Seine Ingenieurskunst brachte das erste von Menschen konstruierte Fluggerät ins All. Wernher von Brauns Raketen flogen die ersten US-Astronauten in die Erdumlaufbahn und – als größten Triumph – 1969 auf den Mond.

Doch um zum Kolumbus des Weltalls zu werden, schloss der geniale Ingenieur Wernher von Braun einen faustischen Pakt mit den Herrschenden. Er baute für die Nazis die Vergeltungswaffe V2 und trägt eine Mitschuld am Tod von mindestens 16.000 Häftlingen im Konzentrationslager Mittelbau-Dora im Harz, die seine Raketen zusammenbauen mussten. Rund 5000 Menschen starben durch die Kriegsraketen, vor allem in Großbritannien und Belgien.
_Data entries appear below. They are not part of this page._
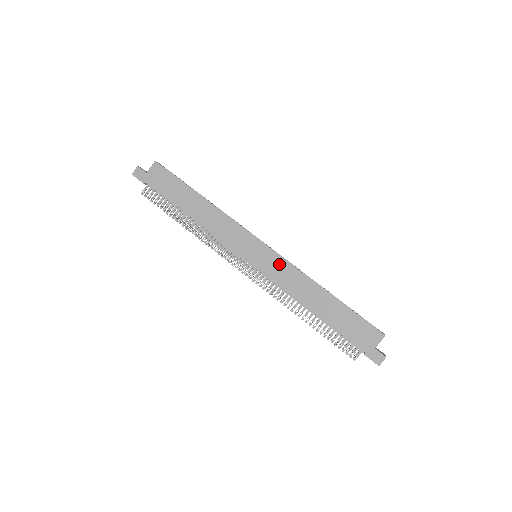
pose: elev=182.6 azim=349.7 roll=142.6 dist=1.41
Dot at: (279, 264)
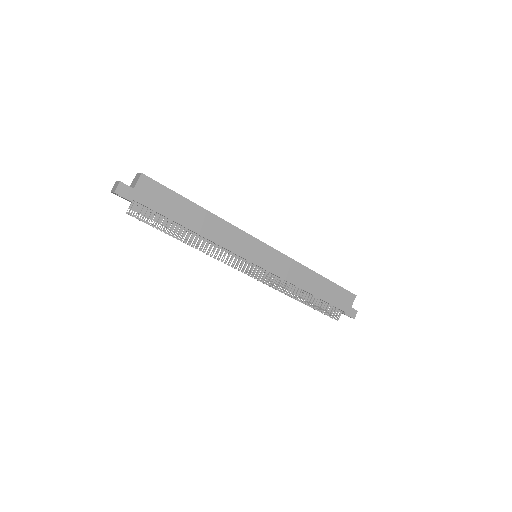
Dot at: (281, 260)
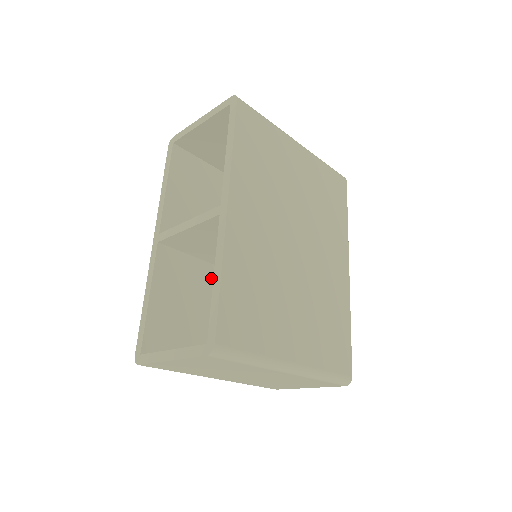
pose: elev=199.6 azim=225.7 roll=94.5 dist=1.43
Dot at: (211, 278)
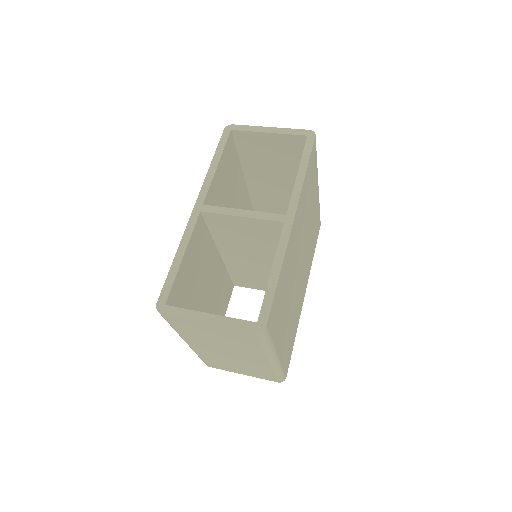
Dot at: (212, 257)
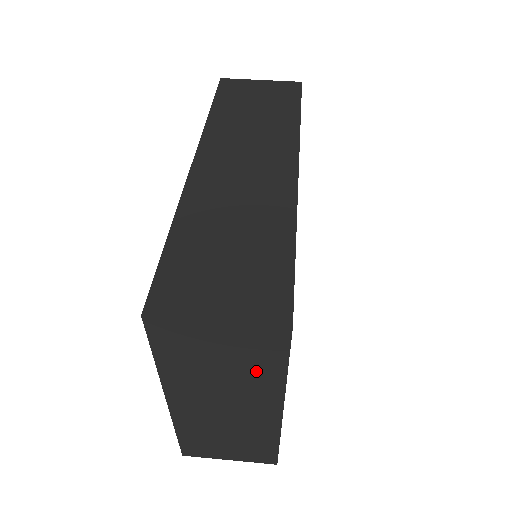
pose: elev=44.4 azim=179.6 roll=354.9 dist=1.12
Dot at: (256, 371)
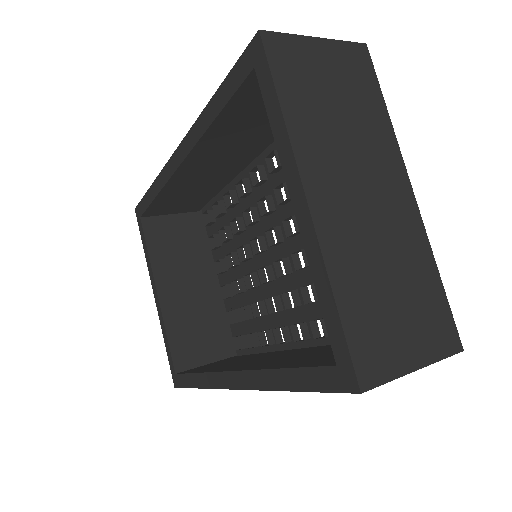
Dot at: (366, 112)
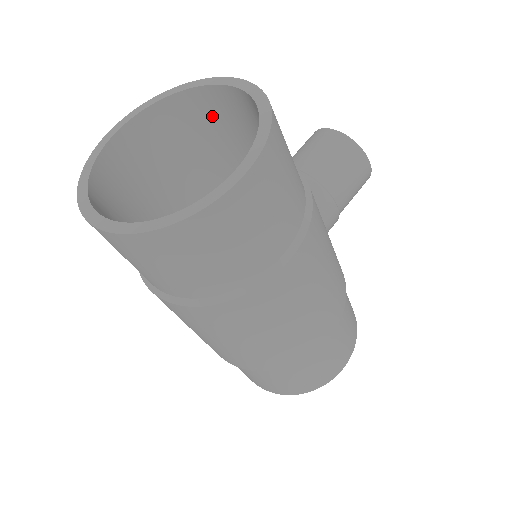
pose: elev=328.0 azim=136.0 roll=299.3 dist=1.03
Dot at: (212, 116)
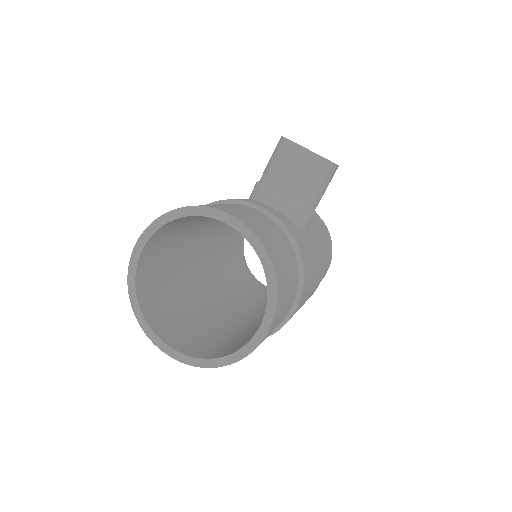
Dot at: occluded
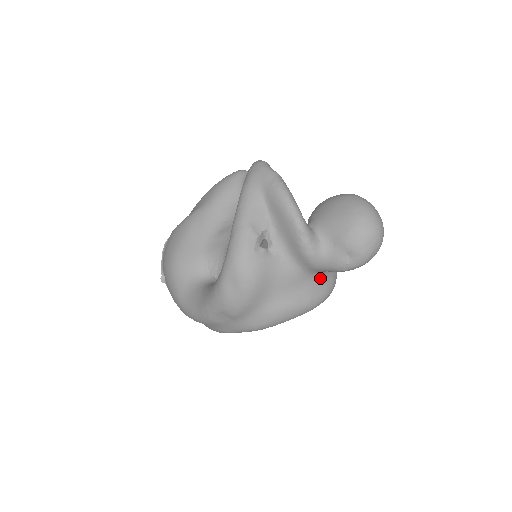
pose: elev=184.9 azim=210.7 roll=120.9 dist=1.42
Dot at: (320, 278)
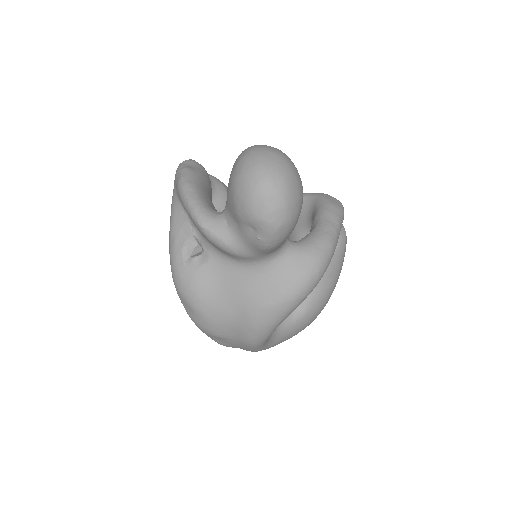
Dot at: (282, 261)
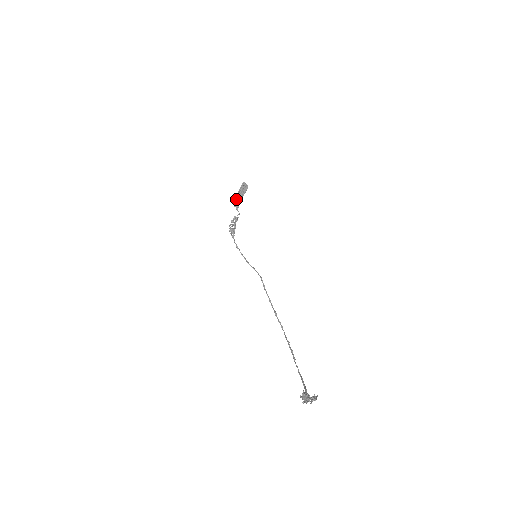
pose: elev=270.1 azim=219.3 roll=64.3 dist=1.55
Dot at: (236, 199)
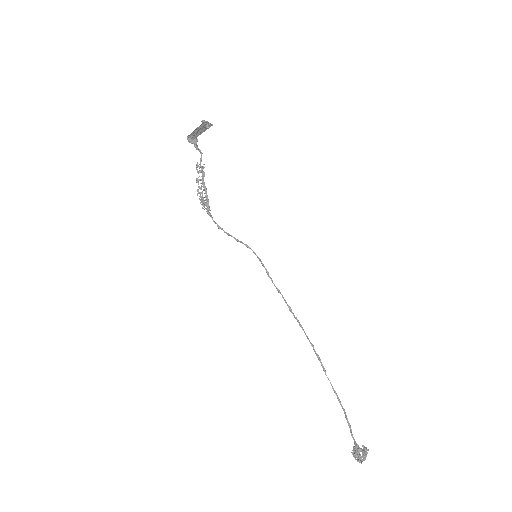
Dot at: (191, 134)
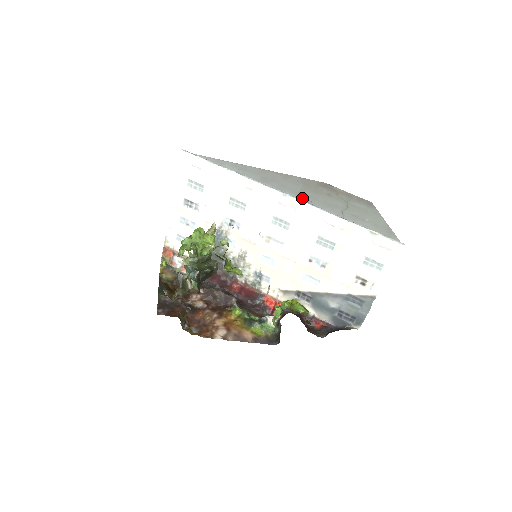
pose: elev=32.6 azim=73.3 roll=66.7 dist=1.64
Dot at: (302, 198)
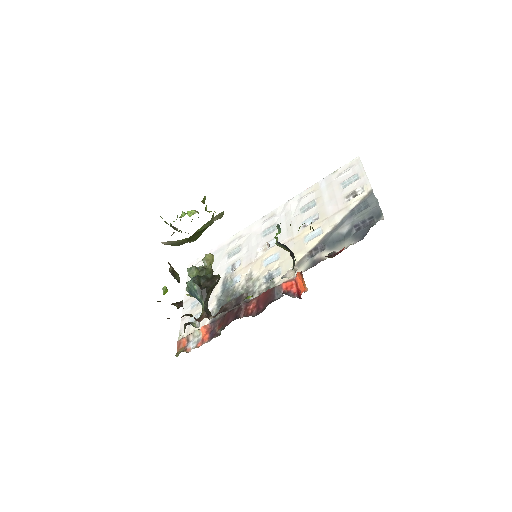
Dot at: occluded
Wernher von Braun experimentierte früh mit Raketen

Wernher von Braun wurde am 23. März 1912 in Wirsitz (Wyrzysk) geboren, das heute in Polen liegt. Sein Vater Magnus Freiherr von Braun war Gutsbesitzer. Anfang der 20er-Jahre siedelte die Familie nach Berlin um. Die Nachbarn in der Beethovenstraße im Stadtteil Lichterfelde schickten der Familie mehrfach die Polizei ins Haus. Der junge Wernher hatte mal wieder Raketen gezündet, mit denen er Märklin-Autos lärmend die Straße entlangrasen ließ. „Die Polizei kam gerade noch rechtzeitig zum großen Finale“, erinnerte er sich später an einen solchen Raketenversuch im Berliner Tiergarten. „Sie nahmen mich kurz in Untersuchungshaft. Glücklicherweise war keiner zu Schaden gekommen und so wurde ich dem Landwirtschaftsminister übergeben.“ Und das war Wernher von Brauns Vater Magnus, der Hausarrest verordnete.

Zur Konfirmation schenkte ihm seine Mutter Emmy einen Bausatz für ein einfaches Fernrohr. Anfang der 20er-Jahre wuchs in Deutschland die Raketenbegeisterung. Der Industrielle Fritz von Opel stieg 1923 höchstpersönlich in seinen Wagen „Opel Rak 2“. Presse, Wochenschau und rund 2000 Berliner verfolgten an der Avus, wie der Wagen – angetrieben durch 24 Raketen – auf 230 Kilometer pro Stunde beschleunigte.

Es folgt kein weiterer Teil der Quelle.